The stem cell researchers Dr. Annika Sommer, Dr. Iryna Prots and Prof. Dr. Beate Winner and her team made a groundbreaking discovery. They found an unusually large number of immune system immune cells in the midbrain of people with Parkinson's. These T cells are found in the brain when the immune system is active and attacks cells. The scientists found similarities to processes that show up in autoimmune diseases such as rheumatoid arthritis.

Killed by your own immune system?

In various tests on healthy and Parkinson's patients, the research team was able to demonstrate that the immune cells in the brains of people with Parkinson's disease kill a larger number of nerve cells than in healthy people. The so-called Th17 cells seem to play a central role.

Soon to be cured for Parkinson's?

Further tests give hope for a new active ingredient against the shaking paralysis.

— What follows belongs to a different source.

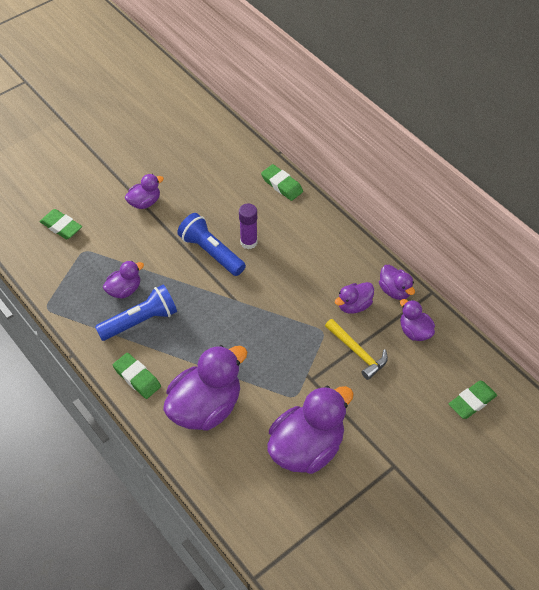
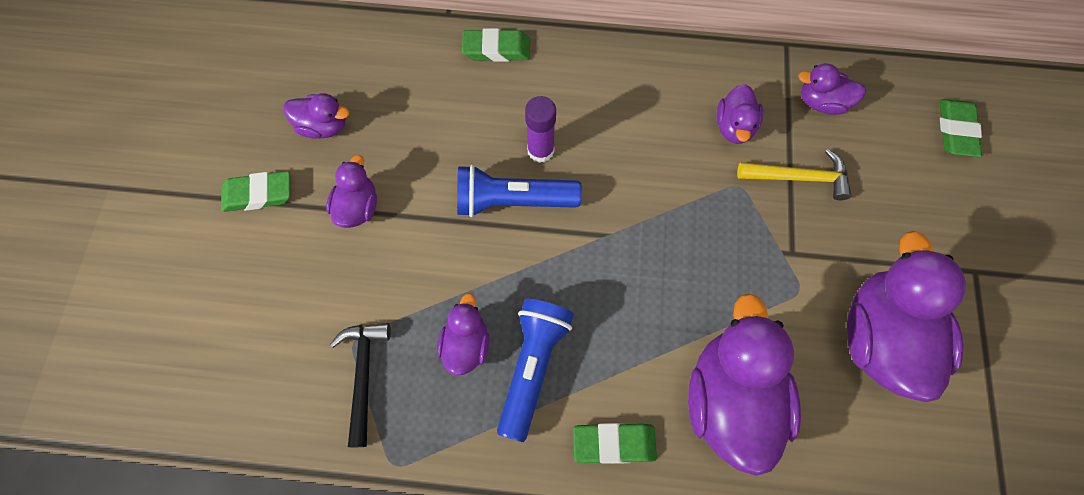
camera: 45 degrees left, 15 degrees up
(61, 227) = (283, 335): green eraser -> green eraser (258, 194)
(73, 266) = (363, 376): none -> black hammer
(395, 291) = (752, 74): purple duck -> purple duck (323, 126)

Antibodies that are already known can block the Th17 cells. These antibodies are already used in everyday clinical practice against psoriasis. In laboratory tests, the experts were able to document how these antibodies could largely prevent the death of the dopamine-producing nerve cells.

An important basis for future therapy options

"With our investigations, we were able to clearly demonstrate that and how T cells are involved in the development of Parkinson's syndrome," explains Professor Dr. Beate Winner. From the perspective of the study team, this offers an important basis for new treatment options for Parkinson's disease. (vb)

Author and source information


Video: Management of Parkinsons Disease (August 2020).